◆ Excerpt to read

↓

Re: [PATCH RFC 1/1] KVM: x86: add param to update master clock periodically

Dongli Zhang <dongli.zhang@xxxxxxxxxx> · Mon, 16 Oct 2023 15:04:55 -0700

Hi Sean,

On 10/16/23 11:49, Sean Christopherson wrote:
> On Mon, Oct 16, 2023, David Woodhouse wrote:
>> On Mon, 2023-10-16 at 08:47 -0700, Dongli Zhang wrote:
>>> Suppose we are discussing a non-permanenet solution, I would suggest:
>>>
>>> 1. Document something to accept that kvm-clock (or pvclock on KVM, including Xen
>>> on KVM) is not good enough in some cases, e.g., vCPU hotplug.
>>
>> I still don't understand the vCPU hotplug case.
>>
>> In the case where the TSC is actually sane, why would we need to reset
>> the masterclock on vCPU hotplug? 
>>
>> The new vCPU gets its TSC synchronised to the others, and its kvmclock
>> parameters (mul/shift/offset based on the guest TSC) can be *precisely*
>> the same as the other vCPUs too, can't they? Why reset anything?
> 
> Aha!  I think I finally figured out why KVM behaves the way it does.
> 
> The unnecessary masterclock updates effectively came from:
> 
>   commit 7f187922ddf6b67f2999a76dcb71663097b75497
>   Author: Marcelo Tosatti <mtosatti@xxxxxxxxxx>
>   Date:   Tue Nov 4 21:30:44 2014 -0200
> 
>     KVM: x86: update masterclock values on TSC writes
>     
>     When the guest writes to the TSC, the masterclock TSC copy must be
>     updated as well along with the TSC_OFFSET update, otherwise a negative
>     tsc_timestamp is calculated at kvm_guest_time_update.
>     
>     Once "if (!vcpus_matched && ka->use_master_clock)" is simplified to
>     "if (ka->use_master_clock)", the corresponding "if (!ka->use_master_clock)"
>     becomes redundant, so remove the do_request boolean and collapse
>     everything into a single condition.

↑

◆ To do
• a. In the KVM patch thread, what title does the commit written by Marcelo Tosatti carry?
• b. According to the KVM patch thread, why must the masterclock TSC copy be updated along with the TSC_OFFSET update when the guest writes to the TSC?

◆ Recorded information
↓

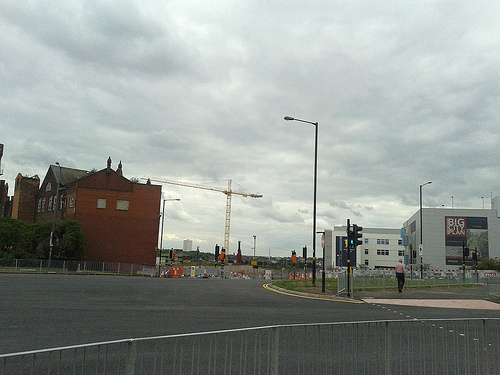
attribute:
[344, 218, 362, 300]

↑

◆ Solution list
• a. "KVM: x86: update masterclock values on TSC writes"

• b. If the masterclock TSC copy isn't updated along with TSC_OFFSET, a negative tsc_timestamp is calculated at kvm_guest_time_update.